Wow! I've owned twice as many cars as Uncle Ken but I haven't had one in nearly forty years. All were used (very used), and ranged in price from fifty to three hundred dollars. Those were the days when a dollar seemed to go a lot further, and gas was cheap.
The first car, bought when I was 17, was a '56 Imperial (2 door hardtop) for the whopping sum of fifty bucks. That thing was huge, but it had power seats, power windows, the dandy 3 speed (buttons!) TorqueFlight transmission, and a very thirsty 354 Hemi with dual exhausts. Mileage was terrible: 8 in the city and maybe 13 on the highway but teenagers don't care about such trivialities. The huge interior space was just the thing for a young pup on the make, and it was amazingly quick.
The second car was a '60 Falcon Ranchero, and I think I paid $150. I bought it when I returned from overseas, on my way to Ft. Rucker in Alabama. It was red with a white top, but I grabbed a bunch of cans of spray paint and painted it camouflage, with flat black bumpers and a flat black racing stripe on the hood. Way ahead of it's time, I like to think, and it went over very well down South despite the Land of Lincoln license plates (which I switched to Alabama plates, toot sweet). To further hide in plain sight amongst all the rednecks, I cobbled a fake gun rack out of cardboard, painted to look like wood. It worked; nobody was the wiser and I got some compliments.

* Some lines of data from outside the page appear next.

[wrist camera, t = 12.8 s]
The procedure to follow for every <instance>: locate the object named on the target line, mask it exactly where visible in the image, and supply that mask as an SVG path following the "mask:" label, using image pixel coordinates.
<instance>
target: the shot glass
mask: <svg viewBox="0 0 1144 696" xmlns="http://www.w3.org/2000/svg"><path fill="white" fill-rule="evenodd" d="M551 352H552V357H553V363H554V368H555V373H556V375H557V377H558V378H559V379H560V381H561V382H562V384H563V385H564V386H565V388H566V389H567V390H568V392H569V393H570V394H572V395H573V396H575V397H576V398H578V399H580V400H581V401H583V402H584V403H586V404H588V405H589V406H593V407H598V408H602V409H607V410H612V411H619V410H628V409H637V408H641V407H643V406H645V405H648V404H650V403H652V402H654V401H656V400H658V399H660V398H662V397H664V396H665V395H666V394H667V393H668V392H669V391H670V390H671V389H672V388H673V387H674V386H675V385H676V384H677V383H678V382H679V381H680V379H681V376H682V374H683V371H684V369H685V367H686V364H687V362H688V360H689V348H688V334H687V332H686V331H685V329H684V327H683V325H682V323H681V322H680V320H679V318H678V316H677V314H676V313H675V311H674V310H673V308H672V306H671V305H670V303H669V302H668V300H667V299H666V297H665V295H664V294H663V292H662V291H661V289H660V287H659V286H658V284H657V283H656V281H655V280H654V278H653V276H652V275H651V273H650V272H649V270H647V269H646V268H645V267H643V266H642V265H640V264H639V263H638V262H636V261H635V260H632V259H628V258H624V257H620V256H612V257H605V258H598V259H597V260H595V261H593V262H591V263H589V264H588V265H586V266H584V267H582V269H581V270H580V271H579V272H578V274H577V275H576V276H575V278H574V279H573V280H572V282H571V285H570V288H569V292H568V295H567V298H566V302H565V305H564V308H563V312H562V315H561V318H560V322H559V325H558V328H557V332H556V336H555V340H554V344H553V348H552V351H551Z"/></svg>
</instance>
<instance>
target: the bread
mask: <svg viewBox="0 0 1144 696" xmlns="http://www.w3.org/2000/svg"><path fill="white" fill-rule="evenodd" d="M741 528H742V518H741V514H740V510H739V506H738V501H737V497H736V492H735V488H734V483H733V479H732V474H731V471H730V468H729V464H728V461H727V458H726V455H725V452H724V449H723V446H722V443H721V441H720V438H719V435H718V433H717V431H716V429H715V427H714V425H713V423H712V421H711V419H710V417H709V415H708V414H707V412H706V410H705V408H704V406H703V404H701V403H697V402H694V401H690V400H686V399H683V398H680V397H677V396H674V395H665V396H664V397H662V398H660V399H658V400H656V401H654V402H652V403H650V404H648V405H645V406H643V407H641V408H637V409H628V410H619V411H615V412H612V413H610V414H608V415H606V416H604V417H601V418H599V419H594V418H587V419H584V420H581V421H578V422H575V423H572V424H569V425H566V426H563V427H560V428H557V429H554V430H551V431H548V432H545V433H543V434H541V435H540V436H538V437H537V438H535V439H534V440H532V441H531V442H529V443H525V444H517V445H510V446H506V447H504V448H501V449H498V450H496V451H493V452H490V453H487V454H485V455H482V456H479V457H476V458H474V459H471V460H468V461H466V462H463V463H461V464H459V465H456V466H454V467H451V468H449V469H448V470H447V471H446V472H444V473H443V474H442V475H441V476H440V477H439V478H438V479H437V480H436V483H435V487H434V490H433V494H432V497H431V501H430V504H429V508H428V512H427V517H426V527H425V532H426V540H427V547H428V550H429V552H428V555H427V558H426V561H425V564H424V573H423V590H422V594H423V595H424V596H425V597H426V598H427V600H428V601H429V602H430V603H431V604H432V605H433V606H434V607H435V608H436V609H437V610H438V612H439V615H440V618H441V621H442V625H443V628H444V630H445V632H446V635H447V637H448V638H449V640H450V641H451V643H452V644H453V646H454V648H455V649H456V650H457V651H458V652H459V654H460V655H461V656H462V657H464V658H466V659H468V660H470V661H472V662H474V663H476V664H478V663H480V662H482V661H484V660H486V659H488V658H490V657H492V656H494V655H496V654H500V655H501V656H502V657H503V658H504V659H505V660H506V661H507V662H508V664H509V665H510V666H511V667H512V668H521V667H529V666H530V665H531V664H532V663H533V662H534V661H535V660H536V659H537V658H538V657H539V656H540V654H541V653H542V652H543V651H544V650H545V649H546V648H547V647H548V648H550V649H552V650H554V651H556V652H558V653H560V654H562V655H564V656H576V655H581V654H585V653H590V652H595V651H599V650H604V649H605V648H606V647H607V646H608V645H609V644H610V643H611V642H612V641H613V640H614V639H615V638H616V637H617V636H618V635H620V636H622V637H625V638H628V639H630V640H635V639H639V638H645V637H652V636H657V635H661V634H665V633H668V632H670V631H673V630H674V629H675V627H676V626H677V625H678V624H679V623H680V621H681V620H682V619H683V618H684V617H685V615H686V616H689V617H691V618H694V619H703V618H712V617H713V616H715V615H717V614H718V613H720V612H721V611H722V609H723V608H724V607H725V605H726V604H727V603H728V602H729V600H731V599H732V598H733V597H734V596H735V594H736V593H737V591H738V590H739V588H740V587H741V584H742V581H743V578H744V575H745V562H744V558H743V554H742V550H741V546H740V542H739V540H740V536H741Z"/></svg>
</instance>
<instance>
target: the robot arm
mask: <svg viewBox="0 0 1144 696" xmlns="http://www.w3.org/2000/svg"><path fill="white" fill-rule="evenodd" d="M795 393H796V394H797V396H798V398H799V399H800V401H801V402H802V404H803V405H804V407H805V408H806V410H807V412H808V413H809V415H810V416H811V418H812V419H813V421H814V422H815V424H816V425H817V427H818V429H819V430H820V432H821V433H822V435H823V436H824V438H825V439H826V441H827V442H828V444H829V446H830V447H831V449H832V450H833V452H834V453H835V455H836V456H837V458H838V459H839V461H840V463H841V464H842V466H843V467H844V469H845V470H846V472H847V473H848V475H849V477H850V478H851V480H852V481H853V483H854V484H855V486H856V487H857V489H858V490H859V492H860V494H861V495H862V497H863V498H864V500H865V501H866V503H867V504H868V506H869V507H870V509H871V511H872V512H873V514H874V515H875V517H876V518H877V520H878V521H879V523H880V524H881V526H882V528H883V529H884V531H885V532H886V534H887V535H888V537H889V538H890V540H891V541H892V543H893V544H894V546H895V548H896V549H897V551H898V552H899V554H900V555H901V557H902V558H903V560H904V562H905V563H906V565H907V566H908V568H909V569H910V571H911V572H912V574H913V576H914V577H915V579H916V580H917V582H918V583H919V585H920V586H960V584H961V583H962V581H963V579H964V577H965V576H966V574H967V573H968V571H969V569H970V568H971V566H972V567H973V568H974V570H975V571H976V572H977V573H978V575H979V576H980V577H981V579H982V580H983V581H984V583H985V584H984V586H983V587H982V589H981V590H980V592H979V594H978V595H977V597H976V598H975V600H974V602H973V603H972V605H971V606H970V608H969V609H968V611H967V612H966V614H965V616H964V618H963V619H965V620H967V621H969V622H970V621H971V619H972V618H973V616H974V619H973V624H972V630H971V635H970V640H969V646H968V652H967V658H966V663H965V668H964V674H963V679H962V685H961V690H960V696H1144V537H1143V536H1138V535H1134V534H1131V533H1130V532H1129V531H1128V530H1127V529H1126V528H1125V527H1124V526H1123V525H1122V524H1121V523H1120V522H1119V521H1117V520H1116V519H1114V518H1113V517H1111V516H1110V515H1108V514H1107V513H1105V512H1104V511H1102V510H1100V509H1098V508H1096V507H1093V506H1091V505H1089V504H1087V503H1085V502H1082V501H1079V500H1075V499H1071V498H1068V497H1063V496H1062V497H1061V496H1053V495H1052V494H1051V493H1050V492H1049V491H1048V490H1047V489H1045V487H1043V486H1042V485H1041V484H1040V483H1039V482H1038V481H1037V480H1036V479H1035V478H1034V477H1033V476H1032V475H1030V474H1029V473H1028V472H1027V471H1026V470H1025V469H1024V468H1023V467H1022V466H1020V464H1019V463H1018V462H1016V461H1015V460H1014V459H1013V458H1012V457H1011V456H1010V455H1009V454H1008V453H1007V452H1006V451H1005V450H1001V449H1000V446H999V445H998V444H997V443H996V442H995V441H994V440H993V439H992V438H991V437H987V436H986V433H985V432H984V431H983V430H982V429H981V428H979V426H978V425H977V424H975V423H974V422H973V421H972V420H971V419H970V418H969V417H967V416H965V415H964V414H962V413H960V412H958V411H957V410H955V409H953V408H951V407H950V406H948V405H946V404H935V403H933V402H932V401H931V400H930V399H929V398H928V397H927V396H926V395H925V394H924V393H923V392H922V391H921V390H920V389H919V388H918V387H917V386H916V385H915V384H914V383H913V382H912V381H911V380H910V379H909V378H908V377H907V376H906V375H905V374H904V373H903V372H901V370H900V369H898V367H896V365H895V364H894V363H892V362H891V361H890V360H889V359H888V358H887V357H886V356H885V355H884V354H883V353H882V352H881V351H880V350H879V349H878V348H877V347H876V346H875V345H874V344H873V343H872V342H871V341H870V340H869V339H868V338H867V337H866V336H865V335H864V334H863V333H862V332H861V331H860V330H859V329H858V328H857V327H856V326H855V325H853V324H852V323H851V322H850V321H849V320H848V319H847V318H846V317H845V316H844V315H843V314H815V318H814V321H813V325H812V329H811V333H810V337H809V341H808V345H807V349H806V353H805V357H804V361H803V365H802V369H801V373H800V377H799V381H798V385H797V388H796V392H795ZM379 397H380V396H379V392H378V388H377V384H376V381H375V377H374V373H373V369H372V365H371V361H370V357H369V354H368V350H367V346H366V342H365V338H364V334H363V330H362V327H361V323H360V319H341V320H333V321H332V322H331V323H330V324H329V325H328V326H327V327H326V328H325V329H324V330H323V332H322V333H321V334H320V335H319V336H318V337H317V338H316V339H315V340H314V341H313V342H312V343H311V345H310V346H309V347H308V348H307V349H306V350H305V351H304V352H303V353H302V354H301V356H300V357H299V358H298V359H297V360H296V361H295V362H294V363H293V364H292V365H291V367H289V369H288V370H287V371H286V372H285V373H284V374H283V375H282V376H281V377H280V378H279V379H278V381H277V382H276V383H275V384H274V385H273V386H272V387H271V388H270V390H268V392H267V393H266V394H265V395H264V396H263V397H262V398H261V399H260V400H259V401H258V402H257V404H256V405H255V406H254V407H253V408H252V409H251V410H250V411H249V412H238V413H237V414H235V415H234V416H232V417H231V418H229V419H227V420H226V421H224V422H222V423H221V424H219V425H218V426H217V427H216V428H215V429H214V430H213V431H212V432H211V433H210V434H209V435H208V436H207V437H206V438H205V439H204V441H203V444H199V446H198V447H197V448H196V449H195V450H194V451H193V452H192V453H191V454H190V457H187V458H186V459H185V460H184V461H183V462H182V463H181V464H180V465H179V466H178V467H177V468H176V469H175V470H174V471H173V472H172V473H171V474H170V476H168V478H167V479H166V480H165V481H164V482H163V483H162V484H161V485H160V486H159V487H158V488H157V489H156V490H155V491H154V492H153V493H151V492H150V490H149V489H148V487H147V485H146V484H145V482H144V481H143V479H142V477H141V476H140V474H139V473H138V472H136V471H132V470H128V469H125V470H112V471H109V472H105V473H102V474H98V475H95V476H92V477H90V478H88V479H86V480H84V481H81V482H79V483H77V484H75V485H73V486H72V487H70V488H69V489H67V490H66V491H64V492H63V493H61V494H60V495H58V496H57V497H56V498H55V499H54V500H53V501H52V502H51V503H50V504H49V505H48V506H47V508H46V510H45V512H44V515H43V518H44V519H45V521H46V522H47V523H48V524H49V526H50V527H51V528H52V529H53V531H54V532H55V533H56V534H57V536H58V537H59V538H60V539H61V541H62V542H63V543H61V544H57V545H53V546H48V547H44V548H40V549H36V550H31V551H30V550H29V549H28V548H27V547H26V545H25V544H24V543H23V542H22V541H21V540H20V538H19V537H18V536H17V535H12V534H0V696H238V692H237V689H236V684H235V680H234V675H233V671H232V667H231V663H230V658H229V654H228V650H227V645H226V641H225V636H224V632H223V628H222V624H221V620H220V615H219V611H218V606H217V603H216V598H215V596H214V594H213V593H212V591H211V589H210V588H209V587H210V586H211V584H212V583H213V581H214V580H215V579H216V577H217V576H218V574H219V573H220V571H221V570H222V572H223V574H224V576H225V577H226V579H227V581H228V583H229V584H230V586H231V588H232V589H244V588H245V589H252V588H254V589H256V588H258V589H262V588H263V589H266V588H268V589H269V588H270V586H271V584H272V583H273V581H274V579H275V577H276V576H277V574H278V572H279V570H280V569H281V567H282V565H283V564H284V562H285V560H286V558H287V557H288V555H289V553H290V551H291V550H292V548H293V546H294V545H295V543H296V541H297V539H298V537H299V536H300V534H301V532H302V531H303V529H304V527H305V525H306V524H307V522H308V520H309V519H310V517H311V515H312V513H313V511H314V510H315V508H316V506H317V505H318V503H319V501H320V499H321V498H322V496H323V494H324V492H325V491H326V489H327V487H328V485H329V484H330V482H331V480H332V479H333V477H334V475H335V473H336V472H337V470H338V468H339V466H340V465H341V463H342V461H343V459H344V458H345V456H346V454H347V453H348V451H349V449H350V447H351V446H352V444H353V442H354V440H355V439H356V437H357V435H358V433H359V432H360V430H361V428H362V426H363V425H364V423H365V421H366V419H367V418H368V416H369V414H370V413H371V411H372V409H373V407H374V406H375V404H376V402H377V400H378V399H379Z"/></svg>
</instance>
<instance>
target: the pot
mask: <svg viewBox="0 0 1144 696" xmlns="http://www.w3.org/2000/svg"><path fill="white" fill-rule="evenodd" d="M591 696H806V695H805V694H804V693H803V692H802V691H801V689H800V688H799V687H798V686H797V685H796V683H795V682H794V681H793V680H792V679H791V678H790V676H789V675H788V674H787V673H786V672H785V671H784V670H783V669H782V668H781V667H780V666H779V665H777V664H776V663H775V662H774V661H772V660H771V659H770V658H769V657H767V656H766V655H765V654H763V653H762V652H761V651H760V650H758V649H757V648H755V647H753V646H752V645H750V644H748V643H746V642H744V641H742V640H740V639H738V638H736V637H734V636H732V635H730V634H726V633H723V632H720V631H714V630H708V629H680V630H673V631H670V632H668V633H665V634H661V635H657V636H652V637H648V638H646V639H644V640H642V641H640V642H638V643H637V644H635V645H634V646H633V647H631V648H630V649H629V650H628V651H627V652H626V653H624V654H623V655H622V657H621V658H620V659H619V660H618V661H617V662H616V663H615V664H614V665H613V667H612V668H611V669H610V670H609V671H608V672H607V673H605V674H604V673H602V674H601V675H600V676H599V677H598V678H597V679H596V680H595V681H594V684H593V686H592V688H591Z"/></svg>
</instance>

Car number three was a '60 VW Microbus, and I think it was $300 (I forget, might have been only $150). Mr. Beagles is right, those heaters on VWs were terrible in the Beetles and worse in the Microbus. The hot (!) setuup was to get the optional gas heater which was available as an option. My bus didn't have one, and it got damn cold in the winter. Sometimes the windshield wipers didn't work, but that was okay because you could manually move the wipers from the driver's seat. Dog slow, with a top speed of maybe 60 (downhill) but snappy off the line for thirty feet or so. It was geared so low that regardless of the payload the acceleration (if you want to call it that) and top speed didn't change much. Blew the engine, but the replacement was very easy. Only 4 bolts to undo, and it took me about an hour, working alone.
The final car was the pricey one, the $300 '67 Fairlane 2 door, another hardtop. Nice 289, with a big Holley carb, Hooker headers, Thrush pipes, and the 3 speed Cruis-O-Matic. Mileage was only fair, but it sounded great.
Except for the Ranchero, all those cars had terrible rust problems, which was typical for that period. After three years most cars seem to start to rust through, unless you spent the dough for Ziebart rustproofing and even that didn't work all the time. You didn't see any ten year-old rust free cars in those days, unless they were from Arizona or some dry place like that. They don't call it "The Rust Belt" for nothing.
Okay, modern cars all look like lozenges and I can seldom tell the difference between them, although Mustangs still look like Mustangs. But the improvements are astounding, I think. They are all eerily quiet at highway speeds, none of that wind noise that I recall from my days of youthful indiscretion. Gas mileage and safety features are so much better that it's ridiculous, and everybody has power windows, air conditioning, and good sound systems. No cheesey AM radios with a tiny speaker in the steel dashboard. They seem expensive to me, but that just might be because of inflation.
I don't know if the new cars are fun to drive. They don't seem to be too easy to "work on" like the old ones, but they are much more reliable according to most reports I've read. Not much goes wrong. But I still miss, for different reasons, those old beasts of my misspent youth.
There are still some cars I wish I owned, if even for a short time. The '53 Studebaker Starlite coupe, designed by Raymond Loewy; the'63 Pontiac Grand Prix 2+2 with the Kelsey-Hayes 8 bolt wheels (dark blue!); and a '65 Dodge Coronet with the 426 Hemi. No automatic transmissions, please. Fun cars all, and I bet that Jay Leno has one of each in his garage.